ASIO’s blacklisting of a pregnant ethnic Tamil mother, Ranjini, who had been granted Australian residency and married an Australian citizen, has led to her being detained without charge or trial.
It is believed that a further three ethnic Sri Lankan Tamils who had been granted refugee status have also since been detained as a result of ASIO’s blacklisting.
‘We know that the Sri Lankan government provided what was later shown to be unsubstantiated information to the Australian Federal Police against Australian citizens of an ethnic Tamil background,’ Professor Kingsbury said, in reference to a charge of terrorism against an ethnic Tamil Australian, which was eventually thrown out. ‘Based on the targeting of Ranjini and others, we believe that the Sri Lankan government is providing ASIO with similarly unsubstantiated information.’
While the ethnic Tamil woman, Ranjini, has been blacklisted by ASIO, the intelligence agency has not provided information in support of the blacklisting. ‘It appears that Ranjini has been blacklisted because of a presumed association with Sri Lanka’s now ended Tamil Tigers,’ Professor Kingsbury said.
‘The problem with this is presumption,’ he said, ‘is, at the time, it was a clear rule of the Tamil Tigers that its members could not be married and Ranjini had been married for many years, including having two children including a 10 year old. Ranjini was not a Tamil Tiger.’
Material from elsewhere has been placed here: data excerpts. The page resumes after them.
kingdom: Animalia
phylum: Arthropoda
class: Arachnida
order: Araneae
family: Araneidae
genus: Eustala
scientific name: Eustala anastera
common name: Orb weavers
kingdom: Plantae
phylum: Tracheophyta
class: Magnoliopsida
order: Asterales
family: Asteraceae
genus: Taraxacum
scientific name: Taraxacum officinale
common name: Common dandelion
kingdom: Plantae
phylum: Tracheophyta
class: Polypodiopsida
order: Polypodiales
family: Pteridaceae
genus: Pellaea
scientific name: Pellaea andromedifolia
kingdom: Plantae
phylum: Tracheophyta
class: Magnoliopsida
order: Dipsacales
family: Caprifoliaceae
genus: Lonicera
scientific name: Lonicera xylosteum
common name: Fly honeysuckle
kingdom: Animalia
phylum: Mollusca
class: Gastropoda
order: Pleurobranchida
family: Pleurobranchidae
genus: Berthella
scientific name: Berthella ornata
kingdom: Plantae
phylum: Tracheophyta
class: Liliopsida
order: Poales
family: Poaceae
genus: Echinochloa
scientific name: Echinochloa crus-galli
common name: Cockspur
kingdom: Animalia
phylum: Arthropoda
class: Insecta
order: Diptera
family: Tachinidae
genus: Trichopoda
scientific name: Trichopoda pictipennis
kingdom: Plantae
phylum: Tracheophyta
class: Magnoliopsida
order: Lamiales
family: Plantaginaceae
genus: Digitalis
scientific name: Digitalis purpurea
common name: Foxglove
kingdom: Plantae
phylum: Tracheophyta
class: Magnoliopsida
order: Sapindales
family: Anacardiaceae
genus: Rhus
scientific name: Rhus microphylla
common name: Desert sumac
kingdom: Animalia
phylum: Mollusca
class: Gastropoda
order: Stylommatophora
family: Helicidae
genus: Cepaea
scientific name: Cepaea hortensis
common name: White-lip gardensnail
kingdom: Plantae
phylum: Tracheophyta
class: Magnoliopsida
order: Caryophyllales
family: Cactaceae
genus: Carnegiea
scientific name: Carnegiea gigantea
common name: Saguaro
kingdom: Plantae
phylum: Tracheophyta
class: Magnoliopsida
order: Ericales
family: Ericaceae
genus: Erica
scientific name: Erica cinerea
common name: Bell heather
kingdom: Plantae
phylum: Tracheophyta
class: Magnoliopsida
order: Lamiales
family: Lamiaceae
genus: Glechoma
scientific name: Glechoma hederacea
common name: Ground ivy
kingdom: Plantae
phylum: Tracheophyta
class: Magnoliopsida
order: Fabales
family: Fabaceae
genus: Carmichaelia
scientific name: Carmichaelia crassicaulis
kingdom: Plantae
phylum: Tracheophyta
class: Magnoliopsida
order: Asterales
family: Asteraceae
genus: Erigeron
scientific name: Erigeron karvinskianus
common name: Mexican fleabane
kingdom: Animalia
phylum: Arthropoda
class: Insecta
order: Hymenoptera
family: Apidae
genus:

‘Moreover, after the Sri Lankan government killed some 40,000 civilians in 2009, it detained Ranjini along with tens of thousands of other Tamils, but then cleared and released her,’ he said. ‘Clearly, Ranjini has not been targeted because of her own actions.’
Professor Kingsbury said that the Sri Lankan government continued to persecute its Tamil minority both at home and abroad, in particular by targeting anyone who advocated for political equality for Sri Lanka’s Tamils.
‘The Sri Lankan government has among the world’s worst human rights records and continues to oppress its Tamil minority,’ Professor Kingsbury said. ‘It appears as if it is again doing so via the agencies of other governments, in this case ASIO.’